“This new hazard assessment tool will minimize the need for feed companies to conduct their own review of scientific reports and information and likely save them tens of thousands of dollars that may otherwise have been required,” the AFIA and NGFA said.
FSMA’s regulations for “Current Good Manufacturing Practice and Hazard Analysis and Risk-based Preventive Controls for Food for Animals” require animal food facilities to develop a facility-specific animal food safety plan. This plan begins with conducting a hazard analysis of the facility and the products produced in the facility. The FDA’s regulations require that the hazard analysis be based upon experience, illness data, scientific reports and other information.

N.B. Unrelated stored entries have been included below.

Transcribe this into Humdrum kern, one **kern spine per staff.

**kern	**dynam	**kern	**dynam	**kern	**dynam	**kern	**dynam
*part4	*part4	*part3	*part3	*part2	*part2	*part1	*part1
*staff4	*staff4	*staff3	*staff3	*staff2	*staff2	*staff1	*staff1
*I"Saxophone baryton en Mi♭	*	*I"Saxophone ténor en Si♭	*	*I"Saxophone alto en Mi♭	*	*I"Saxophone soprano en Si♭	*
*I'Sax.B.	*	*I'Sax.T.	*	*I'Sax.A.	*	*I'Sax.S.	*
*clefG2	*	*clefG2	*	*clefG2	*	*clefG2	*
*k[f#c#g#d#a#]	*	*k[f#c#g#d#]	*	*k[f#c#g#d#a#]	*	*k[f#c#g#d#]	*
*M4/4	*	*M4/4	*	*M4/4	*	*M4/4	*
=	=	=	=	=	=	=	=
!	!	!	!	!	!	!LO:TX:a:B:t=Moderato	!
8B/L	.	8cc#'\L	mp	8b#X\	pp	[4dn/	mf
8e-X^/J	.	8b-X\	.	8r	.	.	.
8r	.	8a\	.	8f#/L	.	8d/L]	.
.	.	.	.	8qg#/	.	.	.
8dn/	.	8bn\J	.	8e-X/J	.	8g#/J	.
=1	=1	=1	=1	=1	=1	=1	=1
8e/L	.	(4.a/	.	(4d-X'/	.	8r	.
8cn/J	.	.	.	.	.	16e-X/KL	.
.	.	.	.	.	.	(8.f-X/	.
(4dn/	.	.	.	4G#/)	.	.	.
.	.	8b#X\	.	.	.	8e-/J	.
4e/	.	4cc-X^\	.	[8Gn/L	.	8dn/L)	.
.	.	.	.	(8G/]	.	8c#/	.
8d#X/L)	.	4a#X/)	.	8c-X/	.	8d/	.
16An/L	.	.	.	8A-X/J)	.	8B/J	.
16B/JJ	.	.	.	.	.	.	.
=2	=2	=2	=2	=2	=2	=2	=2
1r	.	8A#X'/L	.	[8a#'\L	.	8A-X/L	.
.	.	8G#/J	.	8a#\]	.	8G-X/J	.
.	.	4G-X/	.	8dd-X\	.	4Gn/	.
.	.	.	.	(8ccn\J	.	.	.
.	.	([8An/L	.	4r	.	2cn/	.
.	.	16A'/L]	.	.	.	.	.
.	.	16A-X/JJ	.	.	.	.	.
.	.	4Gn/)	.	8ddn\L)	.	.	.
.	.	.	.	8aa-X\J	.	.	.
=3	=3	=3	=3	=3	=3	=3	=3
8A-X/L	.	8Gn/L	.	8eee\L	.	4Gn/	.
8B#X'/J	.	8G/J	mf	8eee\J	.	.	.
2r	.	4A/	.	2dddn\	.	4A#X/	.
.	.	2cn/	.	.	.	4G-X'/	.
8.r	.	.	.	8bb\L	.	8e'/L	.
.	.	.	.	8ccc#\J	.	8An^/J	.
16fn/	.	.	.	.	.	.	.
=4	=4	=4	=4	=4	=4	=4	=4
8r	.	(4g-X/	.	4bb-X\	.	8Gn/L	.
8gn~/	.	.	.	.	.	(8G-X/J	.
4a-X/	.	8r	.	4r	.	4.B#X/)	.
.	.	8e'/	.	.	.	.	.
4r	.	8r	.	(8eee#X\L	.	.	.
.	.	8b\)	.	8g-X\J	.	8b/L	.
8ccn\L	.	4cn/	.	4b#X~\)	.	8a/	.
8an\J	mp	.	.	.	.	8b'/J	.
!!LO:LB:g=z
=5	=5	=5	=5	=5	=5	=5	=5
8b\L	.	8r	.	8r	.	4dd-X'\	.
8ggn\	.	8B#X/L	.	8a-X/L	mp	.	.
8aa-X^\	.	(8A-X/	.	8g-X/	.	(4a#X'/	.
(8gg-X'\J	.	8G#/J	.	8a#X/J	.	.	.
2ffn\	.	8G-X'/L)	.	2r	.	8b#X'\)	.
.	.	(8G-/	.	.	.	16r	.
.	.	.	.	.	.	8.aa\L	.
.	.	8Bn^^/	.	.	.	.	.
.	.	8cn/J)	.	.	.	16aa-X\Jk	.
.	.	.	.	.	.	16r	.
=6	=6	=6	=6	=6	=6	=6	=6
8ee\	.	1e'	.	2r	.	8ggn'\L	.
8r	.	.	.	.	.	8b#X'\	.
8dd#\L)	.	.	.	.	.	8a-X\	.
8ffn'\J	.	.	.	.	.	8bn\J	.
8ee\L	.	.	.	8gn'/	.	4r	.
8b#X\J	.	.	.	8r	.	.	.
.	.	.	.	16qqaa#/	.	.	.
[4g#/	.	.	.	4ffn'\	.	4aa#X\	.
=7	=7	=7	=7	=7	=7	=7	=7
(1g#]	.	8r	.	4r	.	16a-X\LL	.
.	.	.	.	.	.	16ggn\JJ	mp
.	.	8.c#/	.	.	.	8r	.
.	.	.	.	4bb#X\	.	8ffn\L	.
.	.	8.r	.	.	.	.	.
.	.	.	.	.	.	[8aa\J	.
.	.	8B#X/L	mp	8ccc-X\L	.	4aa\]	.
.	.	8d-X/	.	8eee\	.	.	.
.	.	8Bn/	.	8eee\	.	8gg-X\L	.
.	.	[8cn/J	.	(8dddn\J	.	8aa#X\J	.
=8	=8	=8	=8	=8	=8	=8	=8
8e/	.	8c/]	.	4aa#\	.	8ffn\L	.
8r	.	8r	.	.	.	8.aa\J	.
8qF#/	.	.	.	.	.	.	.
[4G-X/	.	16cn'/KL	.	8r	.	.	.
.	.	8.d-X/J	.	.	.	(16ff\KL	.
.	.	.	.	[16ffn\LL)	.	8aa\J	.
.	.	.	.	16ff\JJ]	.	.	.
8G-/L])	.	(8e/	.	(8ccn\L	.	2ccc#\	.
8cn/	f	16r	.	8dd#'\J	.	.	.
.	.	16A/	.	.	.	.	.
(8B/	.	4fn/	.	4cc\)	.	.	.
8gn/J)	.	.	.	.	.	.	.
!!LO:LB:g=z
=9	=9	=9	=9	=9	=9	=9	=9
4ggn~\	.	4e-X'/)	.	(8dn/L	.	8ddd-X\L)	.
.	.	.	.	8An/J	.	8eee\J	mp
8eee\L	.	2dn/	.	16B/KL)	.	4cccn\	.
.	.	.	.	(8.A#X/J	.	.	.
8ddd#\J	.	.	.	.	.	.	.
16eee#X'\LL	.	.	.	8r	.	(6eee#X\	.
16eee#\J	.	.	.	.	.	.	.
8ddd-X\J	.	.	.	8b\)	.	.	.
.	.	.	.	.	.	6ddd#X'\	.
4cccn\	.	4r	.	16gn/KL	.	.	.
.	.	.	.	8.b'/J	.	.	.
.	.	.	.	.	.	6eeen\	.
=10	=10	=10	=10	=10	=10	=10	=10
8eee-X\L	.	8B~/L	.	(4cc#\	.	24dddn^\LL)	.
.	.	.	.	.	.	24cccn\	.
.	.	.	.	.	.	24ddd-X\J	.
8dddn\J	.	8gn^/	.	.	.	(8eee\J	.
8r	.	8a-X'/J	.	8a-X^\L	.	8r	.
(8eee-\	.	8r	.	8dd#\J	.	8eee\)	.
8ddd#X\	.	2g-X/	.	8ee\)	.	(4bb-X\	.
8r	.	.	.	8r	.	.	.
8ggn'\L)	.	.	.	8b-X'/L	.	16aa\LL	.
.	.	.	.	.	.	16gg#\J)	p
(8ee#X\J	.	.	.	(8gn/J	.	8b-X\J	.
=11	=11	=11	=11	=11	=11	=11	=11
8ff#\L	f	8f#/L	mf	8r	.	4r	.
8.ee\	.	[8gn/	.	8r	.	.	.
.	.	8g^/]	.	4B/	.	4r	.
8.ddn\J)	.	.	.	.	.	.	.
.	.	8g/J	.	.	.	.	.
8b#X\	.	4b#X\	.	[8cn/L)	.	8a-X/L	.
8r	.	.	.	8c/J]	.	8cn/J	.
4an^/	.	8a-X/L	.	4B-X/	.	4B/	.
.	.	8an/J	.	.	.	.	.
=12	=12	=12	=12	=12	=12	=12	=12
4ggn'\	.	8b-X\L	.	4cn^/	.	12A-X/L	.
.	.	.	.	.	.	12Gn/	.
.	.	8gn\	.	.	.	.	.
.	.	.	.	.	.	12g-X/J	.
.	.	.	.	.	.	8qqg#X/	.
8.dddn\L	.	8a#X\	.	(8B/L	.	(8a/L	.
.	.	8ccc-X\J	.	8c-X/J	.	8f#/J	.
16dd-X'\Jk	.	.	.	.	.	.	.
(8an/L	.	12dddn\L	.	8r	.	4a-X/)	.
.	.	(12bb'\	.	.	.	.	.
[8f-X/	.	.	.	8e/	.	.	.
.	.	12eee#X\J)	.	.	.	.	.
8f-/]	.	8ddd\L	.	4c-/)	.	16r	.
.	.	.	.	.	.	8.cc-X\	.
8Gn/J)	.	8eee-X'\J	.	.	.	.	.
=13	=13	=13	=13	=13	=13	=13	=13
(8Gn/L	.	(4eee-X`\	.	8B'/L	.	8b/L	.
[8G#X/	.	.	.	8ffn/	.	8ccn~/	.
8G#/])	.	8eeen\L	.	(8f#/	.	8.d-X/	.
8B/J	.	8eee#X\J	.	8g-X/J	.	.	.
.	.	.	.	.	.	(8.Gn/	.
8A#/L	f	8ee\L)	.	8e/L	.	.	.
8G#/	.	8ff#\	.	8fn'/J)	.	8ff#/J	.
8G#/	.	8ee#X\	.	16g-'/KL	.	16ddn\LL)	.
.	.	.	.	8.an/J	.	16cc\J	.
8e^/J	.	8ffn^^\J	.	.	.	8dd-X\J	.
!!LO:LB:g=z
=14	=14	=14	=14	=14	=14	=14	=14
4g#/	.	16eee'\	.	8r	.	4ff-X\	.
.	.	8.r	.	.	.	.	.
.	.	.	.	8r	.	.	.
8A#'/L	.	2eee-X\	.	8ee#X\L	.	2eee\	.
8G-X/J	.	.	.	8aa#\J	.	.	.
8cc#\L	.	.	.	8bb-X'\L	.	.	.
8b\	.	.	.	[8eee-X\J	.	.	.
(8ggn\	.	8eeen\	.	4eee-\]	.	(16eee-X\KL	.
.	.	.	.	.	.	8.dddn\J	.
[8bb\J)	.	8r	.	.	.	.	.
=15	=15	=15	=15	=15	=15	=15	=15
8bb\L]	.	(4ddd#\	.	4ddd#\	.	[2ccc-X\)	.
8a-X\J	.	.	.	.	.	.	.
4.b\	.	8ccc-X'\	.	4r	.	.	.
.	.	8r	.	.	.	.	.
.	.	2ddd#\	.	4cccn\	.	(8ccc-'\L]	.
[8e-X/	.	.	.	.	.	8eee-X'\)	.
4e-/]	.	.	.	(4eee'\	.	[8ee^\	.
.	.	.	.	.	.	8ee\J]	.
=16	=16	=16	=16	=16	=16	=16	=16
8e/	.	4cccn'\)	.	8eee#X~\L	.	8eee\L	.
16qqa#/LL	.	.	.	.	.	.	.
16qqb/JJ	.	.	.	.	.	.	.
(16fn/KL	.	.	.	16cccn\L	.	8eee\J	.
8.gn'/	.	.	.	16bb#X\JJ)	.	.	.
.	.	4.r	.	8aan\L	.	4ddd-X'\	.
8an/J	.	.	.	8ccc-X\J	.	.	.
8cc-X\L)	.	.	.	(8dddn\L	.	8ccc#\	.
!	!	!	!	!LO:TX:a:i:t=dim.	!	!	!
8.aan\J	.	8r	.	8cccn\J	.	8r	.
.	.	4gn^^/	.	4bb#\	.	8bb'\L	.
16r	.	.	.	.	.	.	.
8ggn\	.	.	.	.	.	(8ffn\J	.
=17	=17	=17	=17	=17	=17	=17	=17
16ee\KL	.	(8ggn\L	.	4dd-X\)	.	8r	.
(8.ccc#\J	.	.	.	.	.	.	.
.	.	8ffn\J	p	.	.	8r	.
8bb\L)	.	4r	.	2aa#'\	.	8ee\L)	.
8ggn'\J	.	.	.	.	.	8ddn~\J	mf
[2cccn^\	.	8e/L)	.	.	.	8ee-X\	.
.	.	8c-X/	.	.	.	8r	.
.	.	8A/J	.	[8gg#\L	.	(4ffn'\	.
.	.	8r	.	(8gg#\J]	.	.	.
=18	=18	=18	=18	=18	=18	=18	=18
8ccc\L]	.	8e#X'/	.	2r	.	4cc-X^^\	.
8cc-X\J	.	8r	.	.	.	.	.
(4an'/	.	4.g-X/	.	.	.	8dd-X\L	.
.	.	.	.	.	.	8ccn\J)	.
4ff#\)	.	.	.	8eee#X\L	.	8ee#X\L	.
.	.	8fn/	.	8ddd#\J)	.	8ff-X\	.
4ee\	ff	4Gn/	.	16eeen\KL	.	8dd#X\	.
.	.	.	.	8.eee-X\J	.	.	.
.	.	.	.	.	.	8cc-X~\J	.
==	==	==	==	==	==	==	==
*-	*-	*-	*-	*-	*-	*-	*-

To assist members in completing the required hazard analysis, the National Grain and Feed Foundation and the AFIA’s foundation — the Institute for Feed Education and Research — contracted with the University of Minnesota’s Center for Food Safety and Animal Health to review scientific literature and published recall reports for hazards that have occurred in animal food. The resulting “Scientific Literature Database Tool” summarizes published information regarding the occurrence of hazards in animal food. In addition, the tool contains qualitative scoring to describe the severity of identified hazards for 16 animal species groups.
“The tool is an ideal starting place for our members in their development of a facility-specific hazard analysis,” the groups said. “It is important to note that facilities during their assessment also will need to incorporate experience data and other information in identifying hazards and determining severity and probability to determine if the hazard is one that is known or reasonably foreseeable and that may require a preventive control.”
This scientific literature database tool is currently offered only to the associations’ members as a member benefit.
The AFIA and NGFA said the database will be updated in three years to maintain its relevance, as FSMA requires reanalysis of a facility's hazard analysis a least every three years.